- **Requirement**: Which of the lines in the data mention the string "would"? List them all.

▼▼▼

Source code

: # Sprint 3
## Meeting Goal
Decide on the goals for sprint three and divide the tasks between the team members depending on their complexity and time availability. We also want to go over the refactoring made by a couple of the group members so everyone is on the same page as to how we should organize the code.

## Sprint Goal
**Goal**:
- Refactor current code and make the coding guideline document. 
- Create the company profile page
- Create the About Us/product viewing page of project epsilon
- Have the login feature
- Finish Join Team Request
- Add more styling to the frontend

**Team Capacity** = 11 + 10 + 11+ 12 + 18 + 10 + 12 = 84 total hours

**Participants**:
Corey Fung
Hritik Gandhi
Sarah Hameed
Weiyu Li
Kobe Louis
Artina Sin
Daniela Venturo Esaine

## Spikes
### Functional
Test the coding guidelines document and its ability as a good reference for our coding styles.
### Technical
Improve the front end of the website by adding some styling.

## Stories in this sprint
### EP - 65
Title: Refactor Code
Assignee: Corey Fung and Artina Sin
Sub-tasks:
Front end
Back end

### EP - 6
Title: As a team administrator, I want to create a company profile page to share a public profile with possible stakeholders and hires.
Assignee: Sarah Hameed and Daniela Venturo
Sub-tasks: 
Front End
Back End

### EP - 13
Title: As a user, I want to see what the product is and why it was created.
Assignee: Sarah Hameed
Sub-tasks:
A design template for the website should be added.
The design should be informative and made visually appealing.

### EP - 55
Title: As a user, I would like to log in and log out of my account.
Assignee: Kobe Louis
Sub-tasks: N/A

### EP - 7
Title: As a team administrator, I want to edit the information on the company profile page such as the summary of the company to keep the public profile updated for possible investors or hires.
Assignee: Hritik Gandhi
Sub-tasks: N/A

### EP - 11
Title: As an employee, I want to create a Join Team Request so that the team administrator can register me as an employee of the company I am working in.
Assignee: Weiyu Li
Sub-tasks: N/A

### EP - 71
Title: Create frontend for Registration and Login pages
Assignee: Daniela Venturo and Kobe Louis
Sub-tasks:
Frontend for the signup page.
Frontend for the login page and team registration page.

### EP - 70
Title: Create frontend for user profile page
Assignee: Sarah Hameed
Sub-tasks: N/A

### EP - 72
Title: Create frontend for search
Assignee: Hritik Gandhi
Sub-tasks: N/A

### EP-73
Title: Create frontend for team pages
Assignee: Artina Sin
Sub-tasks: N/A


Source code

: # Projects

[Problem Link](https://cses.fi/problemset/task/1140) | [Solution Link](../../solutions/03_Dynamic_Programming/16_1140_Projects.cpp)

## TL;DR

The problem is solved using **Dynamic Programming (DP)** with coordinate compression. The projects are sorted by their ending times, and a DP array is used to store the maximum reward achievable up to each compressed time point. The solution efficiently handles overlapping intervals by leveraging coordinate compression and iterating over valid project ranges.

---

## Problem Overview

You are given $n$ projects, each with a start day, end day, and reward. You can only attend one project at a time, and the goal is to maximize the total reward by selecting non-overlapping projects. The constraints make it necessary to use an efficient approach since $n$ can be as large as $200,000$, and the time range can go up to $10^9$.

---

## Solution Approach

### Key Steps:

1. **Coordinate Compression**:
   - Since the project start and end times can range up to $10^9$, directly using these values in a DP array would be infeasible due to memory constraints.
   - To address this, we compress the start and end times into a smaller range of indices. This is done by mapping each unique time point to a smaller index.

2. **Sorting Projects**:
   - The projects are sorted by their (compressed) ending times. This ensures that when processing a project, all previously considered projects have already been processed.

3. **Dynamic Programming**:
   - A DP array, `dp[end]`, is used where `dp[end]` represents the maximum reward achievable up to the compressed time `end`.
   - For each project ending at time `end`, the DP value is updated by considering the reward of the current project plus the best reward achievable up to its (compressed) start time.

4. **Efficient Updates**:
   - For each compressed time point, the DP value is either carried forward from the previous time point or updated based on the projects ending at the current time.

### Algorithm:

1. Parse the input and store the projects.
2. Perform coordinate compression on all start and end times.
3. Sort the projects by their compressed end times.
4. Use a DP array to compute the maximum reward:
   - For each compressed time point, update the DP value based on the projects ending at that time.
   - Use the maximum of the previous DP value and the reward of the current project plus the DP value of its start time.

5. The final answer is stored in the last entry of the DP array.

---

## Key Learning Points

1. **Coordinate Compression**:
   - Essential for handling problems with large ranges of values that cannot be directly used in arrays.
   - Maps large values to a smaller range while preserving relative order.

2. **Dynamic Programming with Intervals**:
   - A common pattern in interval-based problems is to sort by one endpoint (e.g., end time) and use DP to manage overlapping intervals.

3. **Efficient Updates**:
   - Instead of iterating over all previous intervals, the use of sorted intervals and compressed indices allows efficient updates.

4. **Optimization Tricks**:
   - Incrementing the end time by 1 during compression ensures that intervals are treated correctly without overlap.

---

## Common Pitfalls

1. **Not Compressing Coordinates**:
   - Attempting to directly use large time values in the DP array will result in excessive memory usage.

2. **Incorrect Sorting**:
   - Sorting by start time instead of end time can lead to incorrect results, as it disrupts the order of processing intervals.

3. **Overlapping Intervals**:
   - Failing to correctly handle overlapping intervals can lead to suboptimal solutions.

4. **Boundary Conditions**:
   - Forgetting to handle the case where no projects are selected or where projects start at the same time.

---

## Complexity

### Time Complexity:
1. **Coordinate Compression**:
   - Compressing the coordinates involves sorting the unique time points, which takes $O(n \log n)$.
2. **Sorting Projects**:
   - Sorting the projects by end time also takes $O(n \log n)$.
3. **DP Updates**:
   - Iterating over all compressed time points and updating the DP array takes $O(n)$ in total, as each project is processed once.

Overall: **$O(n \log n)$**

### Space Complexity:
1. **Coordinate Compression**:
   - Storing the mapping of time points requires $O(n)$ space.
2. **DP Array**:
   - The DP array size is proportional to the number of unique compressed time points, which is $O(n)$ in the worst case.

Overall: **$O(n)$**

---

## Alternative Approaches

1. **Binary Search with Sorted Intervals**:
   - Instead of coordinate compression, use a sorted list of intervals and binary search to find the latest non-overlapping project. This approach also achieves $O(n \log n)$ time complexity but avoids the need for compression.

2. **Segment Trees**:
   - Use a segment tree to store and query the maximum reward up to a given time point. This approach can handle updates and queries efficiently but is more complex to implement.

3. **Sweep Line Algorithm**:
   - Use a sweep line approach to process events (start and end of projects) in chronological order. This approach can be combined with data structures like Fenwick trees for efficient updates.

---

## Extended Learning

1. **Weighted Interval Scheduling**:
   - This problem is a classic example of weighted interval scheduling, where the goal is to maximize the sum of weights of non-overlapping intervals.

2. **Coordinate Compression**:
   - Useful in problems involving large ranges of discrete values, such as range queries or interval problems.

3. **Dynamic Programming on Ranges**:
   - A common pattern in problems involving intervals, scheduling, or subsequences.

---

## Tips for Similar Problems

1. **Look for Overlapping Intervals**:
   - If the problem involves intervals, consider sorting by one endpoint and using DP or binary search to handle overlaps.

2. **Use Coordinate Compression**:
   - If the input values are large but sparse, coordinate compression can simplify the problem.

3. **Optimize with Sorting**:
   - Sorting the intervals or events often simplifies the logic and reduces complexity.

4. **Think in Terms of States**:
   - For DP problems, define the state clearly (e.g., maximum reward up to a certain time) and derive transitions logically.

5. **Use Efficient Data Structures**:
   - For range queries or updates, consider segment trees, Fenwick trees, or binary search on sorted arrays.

▲▲▲

- **Exercise result**:
Title: As a user, I would like to log in and log out of my account.
   - Since the project start and end times can range up to $10^9$, directly using these values in a DP array would be infeasible due to memory constraints.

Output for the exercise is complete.